The problem
Write the listing out once more, with every line exactly as it stands.

Provided information
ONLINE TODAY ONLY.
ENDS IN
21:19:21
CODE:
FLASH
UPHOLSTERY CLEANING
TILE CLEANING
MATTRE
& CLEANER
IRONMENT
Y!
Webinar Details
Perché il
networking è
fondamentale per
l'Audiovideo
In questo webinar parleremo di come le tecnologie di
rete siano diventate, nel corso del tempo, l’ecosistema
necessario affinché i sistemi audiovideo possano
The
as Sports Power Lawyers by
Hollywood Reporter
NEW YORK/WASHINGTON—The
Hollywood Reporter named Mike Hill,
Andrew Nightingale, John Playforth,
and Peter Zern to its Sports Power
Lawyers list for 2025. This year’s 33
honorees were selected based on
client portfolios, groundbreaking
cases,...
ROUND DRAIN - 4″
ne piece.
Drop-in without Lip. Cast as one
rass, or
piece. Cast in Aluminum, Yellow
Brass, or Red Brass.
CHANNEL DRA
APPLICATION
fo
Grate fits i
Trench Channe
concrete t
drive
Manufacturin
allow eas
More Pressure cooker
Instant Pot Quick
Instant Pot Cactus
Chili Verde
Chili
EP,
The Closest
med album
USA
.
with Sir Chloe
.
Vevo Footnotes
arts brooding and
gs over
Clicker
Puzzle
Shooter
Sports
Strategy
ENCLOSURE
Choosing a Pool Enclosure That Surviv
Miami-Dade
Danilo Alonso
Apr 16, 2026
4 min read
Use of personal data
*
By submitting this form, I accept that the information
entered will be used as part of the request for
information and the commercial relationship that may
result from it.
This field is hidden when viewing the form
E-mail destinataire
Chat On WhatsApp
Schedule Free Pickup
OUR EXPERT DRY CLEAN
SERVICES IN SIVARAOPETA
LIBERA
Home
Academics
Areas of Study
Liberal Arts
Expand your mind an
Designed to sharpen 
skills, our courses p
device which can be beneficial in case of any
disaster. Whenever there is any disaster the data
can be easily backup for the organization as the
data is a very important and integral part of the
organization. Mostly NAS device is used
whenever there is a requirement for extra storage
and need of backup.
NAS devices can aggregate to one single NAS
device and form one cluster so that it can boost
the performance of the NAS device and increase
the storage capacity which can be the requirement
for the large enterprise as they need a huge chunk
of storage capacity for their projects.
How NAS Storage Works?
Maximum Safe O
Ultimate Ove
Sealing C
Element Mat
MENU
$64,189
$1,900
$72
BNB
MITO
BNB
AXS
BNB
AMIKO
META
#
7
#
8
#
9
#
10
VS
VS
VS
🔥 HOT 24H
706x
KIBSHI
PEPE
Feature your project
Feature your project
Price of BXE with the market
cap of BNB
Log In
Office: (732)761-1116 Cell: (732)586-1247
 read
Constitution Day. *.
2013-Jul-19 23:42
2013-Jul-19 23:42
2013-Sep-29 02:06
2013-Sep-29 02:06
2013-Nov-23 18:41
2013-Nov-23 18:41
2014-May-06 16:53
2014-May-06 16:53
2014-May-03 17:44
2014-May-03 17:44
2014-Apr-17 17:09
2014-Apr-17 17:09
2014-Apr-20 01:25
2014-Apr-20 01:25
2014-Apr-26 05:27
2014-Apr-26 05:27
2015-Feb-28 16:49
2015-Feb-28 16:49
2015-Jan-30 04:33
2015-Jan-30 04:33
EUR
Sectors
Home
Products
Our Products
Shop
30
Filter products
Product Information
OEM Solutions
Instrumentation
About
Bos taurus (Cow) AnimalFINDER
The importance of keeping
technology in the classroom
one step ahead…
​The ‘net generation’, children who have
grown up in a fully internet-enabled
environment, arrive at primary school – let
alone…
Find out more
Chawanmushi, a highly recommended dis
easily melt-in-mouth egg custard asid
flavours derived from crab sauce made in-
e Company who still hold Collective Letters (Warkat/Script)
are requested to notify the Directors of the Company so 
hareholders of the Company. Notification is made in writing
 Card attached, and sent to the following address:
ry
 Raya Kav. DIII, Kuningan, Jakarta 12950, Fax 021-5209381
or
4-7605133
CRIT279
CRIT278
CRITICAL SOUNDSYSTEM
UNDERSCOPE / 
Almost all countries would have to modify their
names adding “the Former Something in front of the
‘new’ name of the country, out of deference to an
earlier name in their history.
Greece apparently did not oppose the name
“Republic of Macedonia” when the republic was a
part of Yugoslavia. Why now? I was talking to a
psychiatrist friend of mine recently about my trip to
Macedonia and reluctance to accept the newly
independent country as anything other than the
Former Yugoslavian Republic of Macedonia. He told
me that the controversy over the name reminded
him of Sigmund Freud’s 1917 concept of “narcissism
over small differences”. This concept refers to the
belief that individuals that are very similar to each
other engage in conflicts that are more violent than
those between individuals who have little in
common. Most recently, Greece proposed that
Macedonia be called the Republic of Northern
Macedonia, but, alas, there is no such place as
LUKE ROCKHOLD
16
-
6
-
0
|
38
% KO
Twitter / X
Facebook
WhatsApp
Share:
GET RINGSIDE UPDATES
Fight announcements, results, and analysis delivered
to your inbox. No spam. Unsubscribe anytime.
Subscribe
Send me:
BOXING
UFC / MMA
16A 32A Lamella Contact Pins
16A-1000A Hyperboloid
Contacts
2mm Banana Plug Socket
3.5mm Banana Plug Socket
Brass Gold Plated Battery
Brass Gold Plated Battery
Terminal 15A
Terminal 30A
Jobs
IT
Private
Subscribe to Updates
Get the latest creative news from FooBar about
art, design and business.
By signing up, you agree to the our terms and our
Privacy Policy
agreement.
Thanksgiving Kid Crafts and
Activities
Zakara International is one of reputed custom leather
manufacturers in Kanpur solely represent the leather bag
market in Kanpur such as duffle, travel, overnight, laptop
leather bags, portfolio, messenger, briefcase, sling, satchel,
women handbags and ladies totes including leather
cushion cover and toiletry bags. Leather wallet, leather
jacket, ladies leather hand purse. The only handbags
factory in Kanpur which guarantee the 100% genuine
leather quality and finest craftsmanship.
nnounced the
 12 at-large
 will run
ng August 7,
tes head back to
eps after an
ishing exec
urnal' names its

Response
ONLINE TODAY ONLY.
ENDS IN
21:19:21
CODE:
FLASH
UPHOLSTERY CLEANING
TILE CLEANING
MATTRE
& CLEANER
IRONMENT
Y!
Webinar Details
Perché il
networking è
fondamentale per
l'Audiovideo
In questo webinar parleremo di come le tecnologie di
rete siano diventate, nel corso del tempo, l’ecosistema
necessario affinché i sistemi audiovideo possano
The
as Sports Power Lawyers by
Hollywood Reporter
NEW YORK/WASHINGTON—The
Hollywood Reporter named Mike Hill,
Andrew Nightingale, John Playforth,
and Peter Zern to its Sports Power
Lawyers list for 2025. This year’s 33
honorees were selected based on
client portfolios, groundbreaking
cases,...
ROUND DRAIN - 4″
ne piece.
Drop-in without Lip. Cast as one
rass, or
piece. Cast in Aluminum, Yellow
Brass, or Red Brass.
CHANNEL DRA
APPLICATION
fo
Grate fits i
Trench Channe
concrete t
drive
Manufacturin
allow eas
More Pressure cooker
Instant Pot Quick
Instant Pot Cactus
Chili Verde
Chili
EP,
The Closest
med album
USA
.
with Sir Chloe
.
Vevo Footnotes
arts brooding and
gs over
Clicker
Puzzle
Shooter
Sports
Strategy
ENCLOSURE
Choosing a Pool Enclosure That Surviv
Miami-Dade
Danilo Alonso
Apr 16, 2026
4 min read
Use of personal data
*
By submitting this form, I accept that the information
entered will be used as part of the request for
information and the commercial relationship that may
result from it.
This field is hidden when viewing the form
E-mail destinataire
Chat On WhatsApp
Schedule Free Pickup
OUR EXPERT DRY CLEAN
SERVICES IN SIVARAOPETA
LIBERA
Home
Academics
Areas of Study
Liberal Arts
Expand your mind an
Designed to sharpen 
skills, our courses p
device which can be beneficial in case of any
disaster. Whenever there is any disaster the data
can be easily backup for the organization as the
data is a very important and integral part of the
organization. Mostly NAS device is used
whenever there is a requirement for extra storage
and need of backup.
NAS devices can aggregate to one single NAS
device and form one cluster so that it can boost
the performance of the NAS device and increase
the storage capacity which can be the requirement
for the large enterprise as they need a huge chunk
of storage capacity for their projects.
How NAS Storage Works?
Maximum Safe O
Ultimate Ove
Sealing C
Element Mat
MENU
$64,189
$1,900
$72
BNB
MITO
BNB
AXS
BNB
AMIKO
META
#
7
#
8
#
9
#
10
VS
VS
VS
🔥 HOT 24H
706x
KIBSHI
PEPE
Feature your project
Feature your project
Price of BXE with the market
cap of BNB
Log In
Office: (732)761-1116 Cell: (732)586-1247
 read
Constitution Day. *.
2013-Jul-19 23:42
2013-Jul-19 23:42
2013-Sep-29 02:06
2013-Sep-29 02:06
2013-Nov-23 18:41
2013-Nov-23 18:41
2014-May-06 16:53
2014-May-06 16:53
2014-May-03 17:44
2014-May-03 17:44
2014-Apr-17 17:09
2014-Apr-17 17:09
2014-Apr-20 01:25
2014-Apr-20 01:25
2014-Apr-26 05:27
2014-Apr-26 05:27
2015-Feb-28 16:49
2015-Feb-28 16:49
2015-Jan-30 04:33
2015-Jan-30 04:33
EUR
Sectors
Home
Products
Our Products
Shop
30
Filter products
Product Information
OEM Solutions
Instrumentation
About
Bos taurus (Cow) AnimalFINDER
The importance of keeping
technology in the classroom
one step ahead…
​The ‘net generation’, children who have
grown up in a fully internet-enabled
environment, arrive at primary school – let
alone…
Find out more
Chawanmushi, a highly recommended dis
easily melt-in-mouth egg custard asid
flavours derived from crab sauce made in-
e Company who still hold Collective Letters (Warkat/Script)
are requested to notify the Directors of the Company so 
hareholders of the Company. Notification is made in writing
 Card attached, and sent to the following address:
ry
 Raya Kav. DIII, Kuningan, Jakarta 12950, Fax 021-5209381
or
4-7605133
CRIT279
CRIT278
CRITICAL SOUNDSYSTEM
UNDERSCOPE / 
Almost all countries would have to modify their
names adding “the Former Something in front of the
‘new’ name of the country, out of deference to an
earlier name in their history.
Greece apparently did not oppose the name
“Republic of Macedonia” when the republic was a
part of Yugoslavia. Why now? I was talking to a
psychiatrist friend of mine recently about my trip to
Macedonia and reluctance to accept the newly
independent country as anything other than the
Former Yugoslavian Republic of Macedonia. He told
me that the controversy over the name reminded
him of Sigmund Freud’s 1917 concept of “narcissism
over small differences”. This concept refers to the
belief that individuals that are very similar to each
other engage in conflicts that are more violent than
those between individuals who have little in
common. Most recently, Greece proposed that
Macedonia be called the Republic of Northern
Macedonia, but, alas, there is no such place as
LUKE ROCKHOLD
16
-
6
-
0
|
38
% KO
Twitter / X
Facebook
WhatsApp
Share:
GET RINGSIDE UPDATES
Fight announcements, results, and analysis delivered
to your inbox. No spam. Unsubscribe anytime.
Subscribe
Send me:
BOXING
UFC / MMA
16A 32A Lamella Contact Pins
16A-1000A Hyperboloid
Contacts
2mm Banana Plug Socket
3.5mm Banana Plug Socket
Brass Gold Plated Battery
Brass Gold Plated Battery
Terminal 15A
Terminal 30A
Jobs
IT
Private
Subscribe to Updates
Get the latest creative news from FooBar about
art, design and business.
By signing up, you agree to the our terms and our
Privacy Policy
agreement.
Thanksgiving Kid Crafts and
Activities
Zakara International is one of reputed custom leather
manufacturers in Kanpur solely represent the leather bag
market in Kanpur such as duffle, travel, overnight, laptop
leather bags, portfolio, messenger, briefcase, sling, satchel,
women handbags and ladies totes including leather
cushion cover and toiletry bags. Leather wallet, leather
jacket, ladies leather hand purse. The only handbags
factory in Kanpur which guarantee the 100% genuine
leather quality and finest craftsmanship.
nnounced the
 12 at-large
 will run
ng August 7,
tes head back to
eps after an
ishing exec
urnal' names its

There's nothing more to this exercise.